Photo:Xinhua
Veteran Irish writer Edna O'Brien was honored with a special prize Tuesday after her latest novel narrowly missed out on France's Femina award for foreign fiction.
Girl, which tells the story of a young woman abducted by the Nigerian Islamist group Boko Haram, has been hailed by critics.
The Observer said it showed "audacity and tact."
The Guardian marvelled at how, at the age of 88, O'Brien "appears to be more unafraid of experiment and risk than ever."
While the all-female jury of the Femina handed their top foreign fiction prize to the Spanish novelist Manuel Vilas for his autobiographical
Ordesa, they created a special award for O'Brien to honor her life's work.
O'Brien, whose career began nearly 60 years ago with her
Country Girls trilogy, won the PEN/Nabokov award in New York in 2018 for a literature career of "breaking down social and sexual barriers for women in Ireland and beyond."

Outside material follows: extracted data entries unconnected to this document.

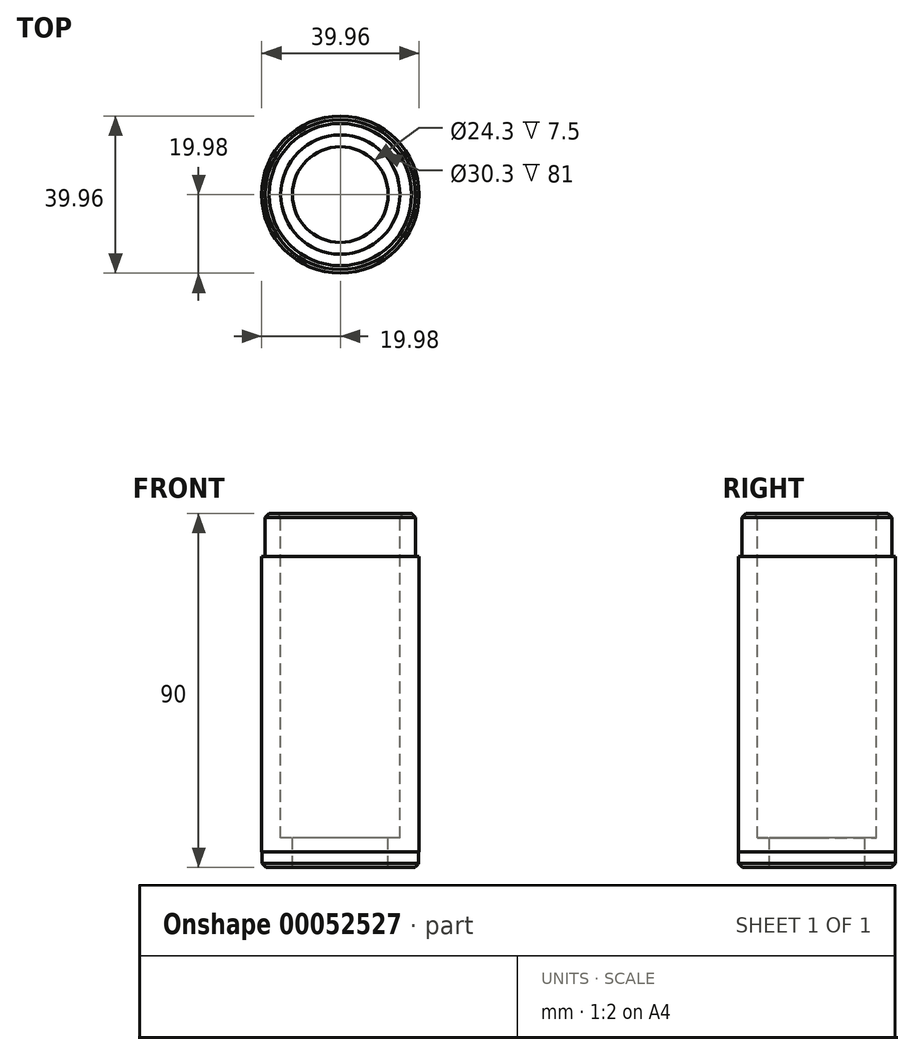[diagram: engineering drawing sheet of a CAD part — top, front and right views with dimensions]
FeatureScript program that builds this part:
annotation { "Feature Type Name" : "Feature", "Feature Type Description" : "" }
export const myFeature = defineFeature(function(context is Context, id is Id, definition is map)
    precondition{}
    {
        {
            var Q0;
            Q0=qCreatedBy(makeId("Front.planeOp"),FACE);
            var sketch = newSketch(context, id + "F0", { "sketchPlane" : qUnion([Q0])});
            skLineSegment(sketch, "E0.rect.bottom", {"start": v(19.08, 45) * mm, "end": v(-19.08, 45) * mm});
            skLineSegment(sketch, "E0.rect.top", {"start": v(19.9, -45) * mm, "end": v(-19.9, -45) * mm});
            skLineSegment(sketch, "E0.rect.left", {"start": v(19.98, 34) * mm, "end": v(19.98, -41) * mm});
            skLineSegment(sketch, "E0.rect.right", {"start": v(-19.98, 34) * mm, "end": v(-19.98, -41) * mm});
            skPoint(sketch, "E0.rect.middle", {"position": v(0, 0) * mm});
            skLineSegment(sketch, "E1", {"start": v(-19.07, 45) * mm, "end": v(-19.07, 34) * mm});
            skLineSegment(sketch, "E2", {"start": v(-19.07, 34) * mm, "end": v(-19.98, 34) * mm});
            skLineSegment(sketch, "E3.MirrorCS", {"start": v(19.07, 45) * mm, "end": v(19.07, 34) * mm});
            skLineSegment(sketch, "E4.MirrorCS", {"start": v(19.07, 34) * mm, "end": v(19.98, 34) * mm});
            skLineSegment(sketch, "E5", {"start": v(-12.15, -45) * mm, "end": v(-12.15, -37.5) * mm});
            skLineSegment(sketch, "E6", {"start": v(-12.15, -37.5) * mm, "end": v(-15.15, -37.5) * mm});
            skLineSegment(sketch, "E7.MirrorCS", {"start": v(12.15, -37.5) * mm, "end": v(15.15, -37.5) * mm});
            skLineSegment(sketch, "E8.MirrorCS", {"start": v(12.15, -45) * mm, "end": v(12.15, -37.5) * mm});
            skLineSegment(sketch, "E9", {"start": v(-15.15, 45) * mm, "end": v(-15.15, -37.5) * mm});
            skLineSegment(sketch, "E10.MirrorCS", {"start": v(15.15, 45) * mm, "end": v(15.15, -37.5) * mm});
            skPoint(sketch, "E11.orphan", {"position": v(-19.97, -37.5) * mm});
            skPoint(sketch, "E12.orphan", {"position": v(19.97, -37.5) * mm});
            skPoint(sketch, "E13.orphan", {"position": v(-19.98, 45) * mm});
            skPoint(sketch, "E14.orphan", {"position": v(19.98, 45) * mm});
            skLineSegment(sketch, "E15", {"start": v(-19.9, -45) * mm, "end": v(-19.9, -41) * mm});
            skLineSegment(sketch, "E16", {"start": v(-19.9, -41) * mm, "end": v(-19.97, -41) * mm});
            skLineSegment(sketch, "E17.MirrorCS", {"start": v(19.9, -45) * mm, "end": v(19.9, -41) * mm});
            skLineSegment(sketch, "E18.MirrorCS", {"start": v(19.9, -41) * mm, "end": v(19.97, -41) * mm});
            skPoint(sketch, "E19.orphan", {"position": v(-19.97, -45) * mm});
            skPoint(sketch, "E20.orphan", {"position": v(19.97, -45) * mm});
            skLineSegment(sketch, "E21", {"start": v(0, 74.12) * mm, "end": v(0, -75.69) * mm});
            skSolve(sketch);
        }
        {
            var Q0;
            Q0=makeQuery(id+"F0.imprint","IMPRINT",FACE,{"disambiguationData":[TD([[makeQuery(id+"F0.imprint","IMPRINT",EDGE,{"derivedFrom":sQuery(id+"F0.wireOp",EDGE,"E0.rect.right")}),1.0]])]});
            var Q1;
            Q1=sQuery(id+"F0.wireOp",EDGE,"E21");
            revolve(context, id + "F1", {"entities" : qUnion([Q0]), "axis" : qUnion([Q1]), "revolveType" : RevolveType.FULL});
        }
        {
            var Q0;
            Q0=makeQuery(id+"F1.opRevolve","SWEPT_EDGE",EDGE,{"disambiguationData":[OSD([sQuery(id+"F0.wireOp",EDGE,"E0.rect.bottom"),sQuery(id+"F0.wireOp",EDGE,"E9")])]});
            fillet(context, id + "F2", {"entities" : qUnion([Q0]), "radius" : 1.5 * mm, "tangentPropagation" : true, "allowEdgeOverflow" : false});
        }
        {
            var Q0;
            Q0=makeQuery(id+"F1.opRevolve","SWEPT_EDGE",EDGE,{"disambiguationData":[OSD([sQuery(id+"F0.wireOp",EDGE,"E0.rect.bottom"),sQuery(id+"F0.wireOp",EDGE,"E1")])]});
            var Q1;
            Q1=makeQuery(id+"F1.opRevolve","SWEPT_EDGE",EDGE,{"disambiguationData":[OSD([sQuery(id+"F0.wireOp",EDGE,"E0.rect.top"),sQuery(id+"F0.wireOp",EDGE,"E15")])]});
            chamfer(context, id + "F3", {"entities" : qUnion([Q0, Q1]), "width" : 1 * mm, "tangentPropagation" : true});
        }
    });
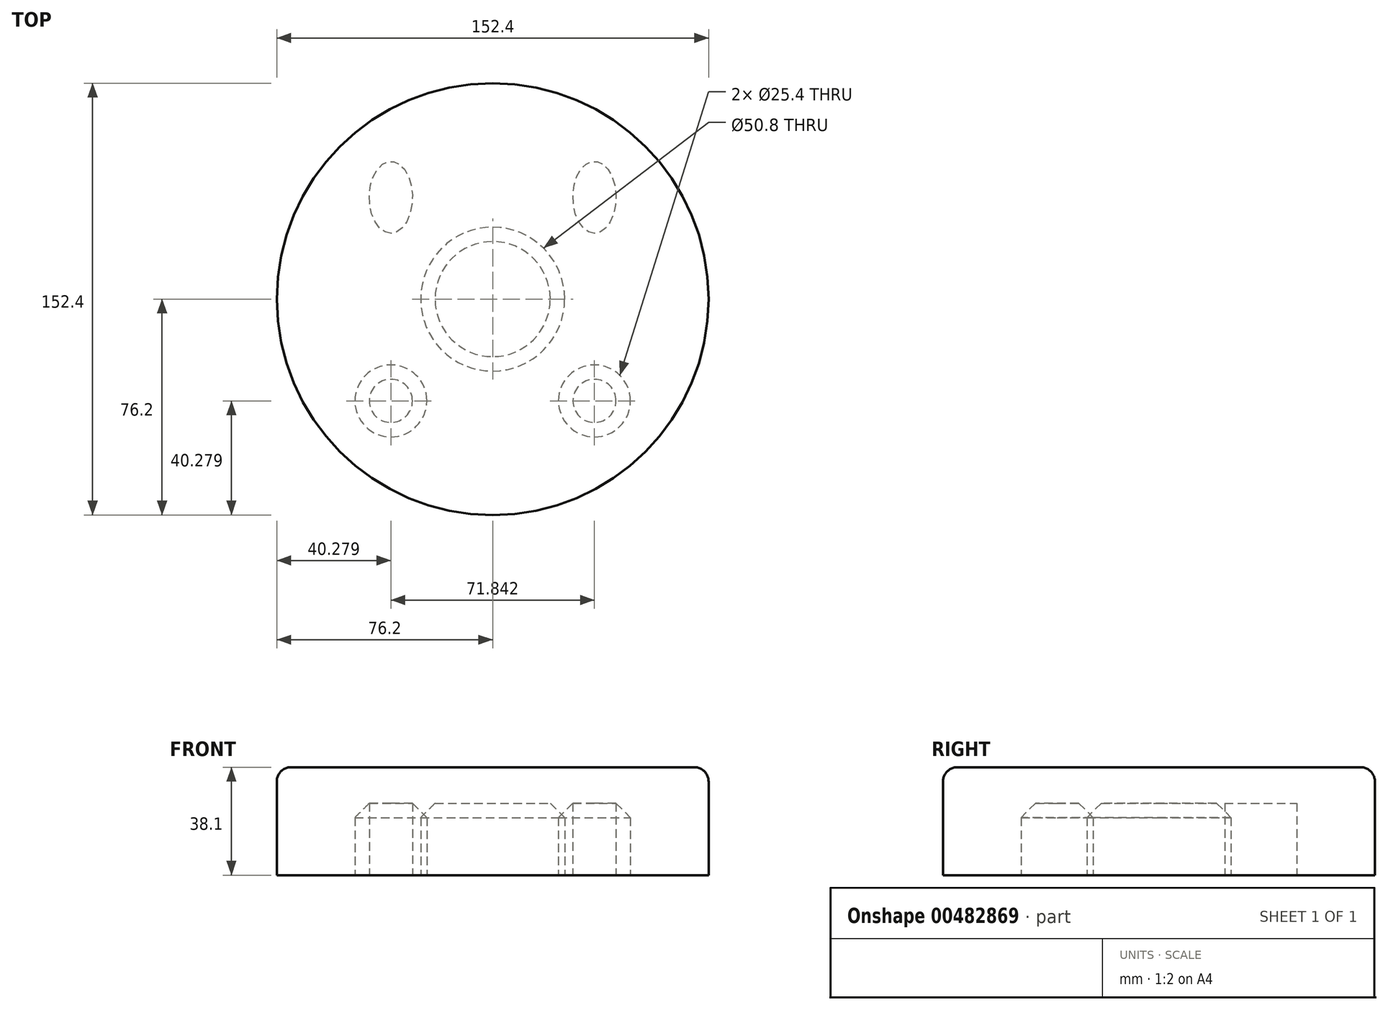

Vilas's tome, which topped many critics' book-of-the-year lists in his native Spain, tells of the death of his parents and his struggle to come to terms with the big questions of life and death.
The main French-language Femina prize went to Sylvain Prudhomme for his novel
Par les routes (By the Roads), about a hitch-hiker who leaves his family and world behind for the open road.